Hope it helps! Flatband


----------



## A+ Slingshots (Jan 22, 2010)

Thanks everyone!!! I'll check on everything. I'm sure it's just me. I've done this off and on for years when I shoot. I still die a little everytime I ruin a flip.


----------



## baumstamm (Jan 16, 2010)

use a wider fork. that is what i do.


----------



## Tex-Shooter (Dec 17, 2009)

*Hitting the fork!!!!* I have tried to put togeather all of the information that I have read the last several years to help here. ---*Possible Causes;* 1) Fork too narrow 2) Fork not held square. 3) Moving to watch the shot fly at the time of release. 4) Poorly designed pouch. 5) Improper grip on the pouch. 6) Wing shooting. 7) Too weak of bands for the shot size. 8) The pouch or fingers get sticky. 9) Bands are not of equal pull weight. --- *Possible solutions in order;* 1) Get a wider fork or learn to flip shoot. 2) Pay attention to how square the fork is when shooting.

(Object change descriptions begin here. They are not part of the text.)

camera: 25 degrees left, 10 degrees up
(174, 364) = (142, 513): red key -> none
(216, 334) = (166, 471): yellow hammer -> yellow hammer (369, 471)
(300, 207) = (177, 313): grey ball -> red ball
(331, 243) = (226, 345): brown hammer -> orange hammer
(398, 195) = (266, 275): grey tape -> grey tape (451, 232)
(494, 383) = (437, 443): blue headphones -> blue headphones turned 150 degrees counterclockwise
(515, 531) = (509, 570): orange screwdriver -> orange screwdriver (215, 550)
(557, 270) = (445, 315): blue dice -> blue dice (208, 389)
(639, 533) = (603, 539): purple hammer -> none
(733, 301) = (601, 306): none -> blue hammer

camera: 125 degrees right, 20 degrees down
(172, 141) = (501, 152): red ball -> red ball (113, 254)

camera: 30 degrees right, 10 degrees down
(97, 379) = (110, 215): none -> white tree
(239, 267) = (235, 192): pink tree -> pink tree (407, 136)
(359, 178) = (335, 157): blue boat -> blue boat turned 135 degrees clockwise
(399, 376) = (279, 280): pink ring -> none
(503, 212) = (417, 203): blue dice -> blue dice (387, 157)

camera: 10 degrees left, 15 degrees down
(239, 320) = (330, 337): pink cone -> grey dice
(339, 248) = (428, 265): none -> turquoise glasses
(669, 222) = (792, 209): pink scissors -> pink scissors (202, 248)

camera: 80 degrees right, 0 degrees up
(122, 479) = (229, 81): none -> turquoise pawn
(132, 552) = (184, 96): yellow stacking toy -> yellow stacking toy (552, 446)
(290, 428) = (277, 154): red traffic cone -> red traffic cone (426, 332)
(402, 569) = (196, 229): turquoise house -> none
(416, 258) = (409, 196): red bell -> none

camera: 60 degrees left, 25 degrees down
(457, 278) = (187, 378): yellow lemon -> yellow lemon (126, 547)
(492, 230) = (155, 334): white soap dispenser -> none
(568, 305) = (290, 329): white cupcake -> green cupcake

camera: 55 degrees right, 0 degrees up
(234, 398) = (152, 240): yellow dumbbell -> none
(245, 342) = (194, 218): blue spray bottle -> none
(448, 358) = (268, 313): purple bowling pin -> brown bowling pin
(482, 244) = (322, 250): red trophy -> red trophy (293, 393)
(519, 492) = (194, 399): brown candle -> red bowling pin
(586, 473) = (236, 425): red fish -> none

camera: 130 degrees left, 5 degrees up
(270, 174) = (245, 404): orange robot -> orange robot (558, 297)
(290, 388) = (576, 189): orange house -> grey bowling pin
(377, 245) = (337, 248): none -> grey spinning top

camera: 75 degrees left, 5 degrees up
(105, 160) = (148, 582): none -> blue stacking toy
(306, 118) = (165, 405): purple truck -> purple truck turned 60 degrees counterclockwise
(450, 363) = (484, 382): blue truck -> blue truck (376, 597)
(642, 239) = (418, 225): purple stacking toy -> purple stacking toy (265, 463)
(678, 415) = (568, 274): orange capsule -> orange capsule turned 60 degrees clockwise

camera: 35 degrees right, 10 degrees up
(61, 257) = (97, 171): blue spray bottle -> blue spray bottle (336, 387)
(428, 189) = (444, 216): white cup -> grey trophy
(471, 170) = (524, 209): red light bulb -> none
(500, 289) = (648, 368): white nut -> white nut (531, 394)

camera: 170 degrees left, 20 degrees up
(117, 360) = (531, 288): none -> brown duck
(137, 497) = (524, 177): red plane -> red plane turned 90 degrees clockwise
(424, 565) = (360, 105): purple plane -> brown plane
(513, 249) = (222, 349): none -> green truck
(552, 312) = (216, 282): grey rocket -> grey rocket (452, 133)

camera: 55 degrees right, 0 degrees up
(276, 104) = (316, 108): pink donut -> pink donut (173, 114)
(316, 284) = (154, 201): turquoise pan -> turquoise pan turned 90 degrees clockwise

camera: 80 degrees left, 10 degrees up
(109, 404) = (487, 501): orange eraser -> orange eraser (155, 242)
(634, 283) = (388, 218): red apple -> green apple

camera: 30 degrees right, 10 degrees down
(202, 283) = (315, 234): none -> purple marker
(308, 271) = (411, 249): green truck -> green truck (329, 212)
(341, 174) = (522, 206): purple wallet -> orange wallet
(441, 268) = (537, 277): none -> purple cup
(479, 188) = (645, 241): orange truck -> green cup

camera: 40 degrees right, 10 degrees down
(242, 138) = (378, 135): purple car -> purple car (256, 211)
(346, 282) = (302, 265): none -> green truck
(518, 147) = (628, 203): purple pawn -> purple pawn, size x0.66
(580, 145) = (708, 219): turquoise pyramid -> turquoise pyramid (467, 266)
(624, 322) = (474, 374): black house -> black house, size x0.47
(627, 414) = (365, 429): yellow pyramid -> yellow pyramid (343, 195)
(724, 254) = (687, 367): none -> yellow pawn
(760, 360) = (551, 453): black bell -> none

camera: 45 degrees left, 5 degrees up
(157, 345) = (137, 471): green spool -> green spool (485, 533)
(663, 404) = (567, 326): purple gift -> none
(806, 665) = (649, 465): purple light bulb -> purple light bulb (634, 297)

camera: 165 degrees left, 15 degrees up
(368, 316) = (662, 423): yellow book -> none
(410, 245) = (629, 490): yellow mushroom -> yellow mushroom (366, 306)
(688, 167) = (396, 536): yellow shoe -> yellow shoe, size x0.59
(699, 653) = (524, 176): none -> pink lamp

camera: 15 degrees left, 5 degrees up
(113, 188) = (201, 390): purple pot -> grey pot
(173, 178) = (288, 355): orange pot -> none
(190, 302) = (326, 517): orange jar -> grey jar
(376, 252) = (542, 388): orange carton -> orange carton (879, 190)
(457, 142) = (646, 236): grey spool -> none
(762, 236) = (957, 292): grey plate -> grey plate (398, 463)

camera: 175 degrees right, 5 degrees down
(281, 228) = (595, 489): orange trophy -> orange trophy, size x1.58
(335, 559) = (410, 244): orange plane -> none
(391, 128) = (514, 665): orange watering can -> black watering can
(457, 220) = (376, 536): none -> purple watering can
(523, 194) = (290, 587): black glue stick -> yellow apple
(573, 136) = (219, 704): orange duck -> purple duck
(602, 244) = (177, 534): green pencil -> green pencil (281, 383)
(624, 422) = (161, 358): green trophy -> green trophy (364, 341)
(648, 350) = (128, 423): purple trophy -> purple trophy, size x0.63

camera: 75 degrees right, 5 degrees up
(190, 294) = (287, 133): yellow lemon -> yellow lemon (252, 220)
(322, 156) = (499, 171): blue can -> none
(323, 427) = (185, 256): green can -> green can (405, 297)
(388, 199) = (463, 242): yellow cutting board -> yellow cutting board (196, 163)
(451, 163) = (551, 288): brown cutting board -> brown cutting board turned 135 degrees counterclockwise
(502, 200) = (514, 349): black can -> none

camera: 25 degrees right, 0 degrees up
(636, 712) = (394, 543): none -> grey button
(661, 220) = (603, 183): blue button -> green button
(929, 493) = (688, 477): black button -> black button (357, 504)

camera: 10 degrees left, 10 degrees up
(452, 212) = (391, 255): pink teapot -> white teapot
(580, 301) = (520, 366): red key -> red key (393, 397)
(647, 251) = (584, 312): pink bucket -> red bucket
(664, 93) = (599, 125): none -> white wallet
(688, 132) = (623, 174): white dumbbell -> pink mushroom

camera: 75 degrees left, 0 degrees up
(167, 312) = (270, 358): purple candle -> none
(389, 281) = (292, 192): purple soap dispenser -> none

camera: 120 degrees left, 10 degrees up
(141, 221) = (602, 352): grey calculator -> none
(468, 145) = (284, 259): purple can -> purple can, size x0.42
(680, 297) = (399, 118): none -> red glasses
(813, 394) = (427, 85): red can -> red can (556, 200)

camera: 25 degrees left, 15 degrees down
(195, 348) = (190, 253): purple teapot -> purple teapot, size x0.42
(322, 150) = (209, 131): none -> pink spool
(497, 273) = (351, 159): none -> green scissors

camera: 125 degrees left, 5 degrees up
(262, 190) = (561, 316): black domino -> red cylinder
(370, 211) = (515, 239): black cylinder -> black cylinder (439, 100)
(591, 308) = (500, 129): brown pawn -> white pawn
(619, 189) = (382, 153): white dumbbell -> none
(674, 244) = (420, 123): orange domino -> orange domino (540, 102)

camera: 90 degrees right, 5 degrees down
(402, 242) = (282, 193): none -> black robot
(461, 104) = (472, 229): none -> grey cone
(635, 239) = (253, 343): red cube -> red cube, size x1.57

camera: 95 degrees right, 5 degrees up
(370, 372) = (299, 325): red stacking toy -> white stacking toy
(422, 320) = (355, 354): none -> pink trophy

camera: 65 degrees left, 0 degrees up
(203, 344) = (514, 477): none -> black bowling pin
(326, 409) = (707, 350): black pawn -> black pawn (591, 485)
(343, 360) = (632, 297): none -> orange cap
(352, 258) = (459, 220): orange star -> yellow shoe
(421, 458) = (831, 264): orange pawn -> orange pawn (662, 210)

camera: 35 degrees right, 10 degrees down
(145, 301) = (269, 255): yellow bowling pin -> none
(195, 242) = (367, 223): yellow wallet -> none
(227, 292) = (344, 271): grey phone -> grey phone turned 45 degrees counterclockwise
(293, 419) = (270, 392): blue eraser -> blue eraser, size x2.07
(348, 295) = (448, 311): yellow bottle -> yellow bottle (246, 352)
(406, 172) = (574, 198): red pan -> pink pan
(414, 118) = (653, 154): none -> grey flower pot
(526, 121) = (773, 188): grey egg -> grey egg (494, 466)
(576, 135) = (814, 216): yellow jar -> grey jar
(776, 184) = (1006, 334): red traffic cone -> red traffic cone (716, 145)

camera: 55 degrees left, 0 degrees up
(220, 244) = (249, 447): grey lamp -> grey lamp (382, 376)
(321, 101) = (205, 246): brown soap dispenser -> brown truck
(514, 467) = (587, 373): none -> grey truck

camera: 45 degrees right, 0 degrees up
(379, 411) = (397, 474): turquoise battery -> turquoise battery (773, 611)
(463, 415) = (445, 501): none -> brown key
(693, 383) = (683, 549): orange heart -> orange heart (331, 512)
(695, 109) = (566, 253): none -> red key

A tip - when shooting a pistol grip hold handle loose when starting to draw to square the fork up. 2a) Support the fork with your thumb and fore finger, but if you are having trouble you might shoot your hand. 3) If target shooting concentrate on not moving the fork. (Don't shoot at a target when learning to do. this.) 4) Some pouches will just throw bad fliers so change pouches (This should be a last resort) 5) Keep your thumb as straight as possible and don't shoot bands too heavy to be comfortable for you. 6) Use a wider and deeper fork if you are having this problem. 7) Shoot heavier bands or lighter shot. 8) Talcum you pouch, but be carful that it doesn't slip out before you are ready on the first couple of shots. 9) Change bands. (This applies only if they are off quite a bit.)


----------



## A+ Slingshots (Jan 22, 2010)

EUREKA!!!! Thanks for all the ideas and help with my fork hitting problem. I tried them all and more still had problems until I hit on what seems to correct the problem for me. Let me share what I've found and maybe it might help some others with a simular problem. First, I noticed that I only would shoot the left fork (I am right handed ~ I hold the slingshot in my left hand and draw with my right just like archers do.) The slingshots that I'm using are cut from board lumber and range from "pocket shooter" size to large. Increasing the window width (distance between the forks to no less than 2 1/2" helped considerably but it didn't stop fork hits for me. What stopped fork kits for me was to adjust the way that I hold the slingshot. All fork hits stopped when I began using what I call "sandwich" squeeze grip. My index and thumb go up along the forks as usual, and then INSTEAD of trying to grip the handle like a gun, I squeeze with a flattened grip into a flattened palm. So in essence my middle, ring and little fingers are flattened on the grip (NOT curved around the grip) and are squeezing the handle into a flat palm. Everything lines up like the layers of a sandwich. This lines everything up and "locks it in" for me. I have completely stopped fork hits. Fork hits were caused by me gripping with curved fingers and then in effect "curling" like using a dumbell weight to the right as I shot. It was imperceptable and happen the moment of release. Hope this helps some of you like it did me. If it does I would be interested in hearing from you. Happy Flippin'!!!


----------



## Tex-Shooter (Dec 17, 2009)

Even though my forefinger tends to curl around the fork I don't grip with it neither. However on my steel flatman I use a pistol grip and never hit the fork neither.Here is a link of me shooting it. You must click on the see all bu8tton and scrool down to my favorite shingshot clip. Tex http://www.youtube.com/user/slingshotbill


----------



## njenkins (Feb 3, 2010)

I don't have this issue and pray I don't develop it, but I've heard the wrist flick on follow through helps a bit.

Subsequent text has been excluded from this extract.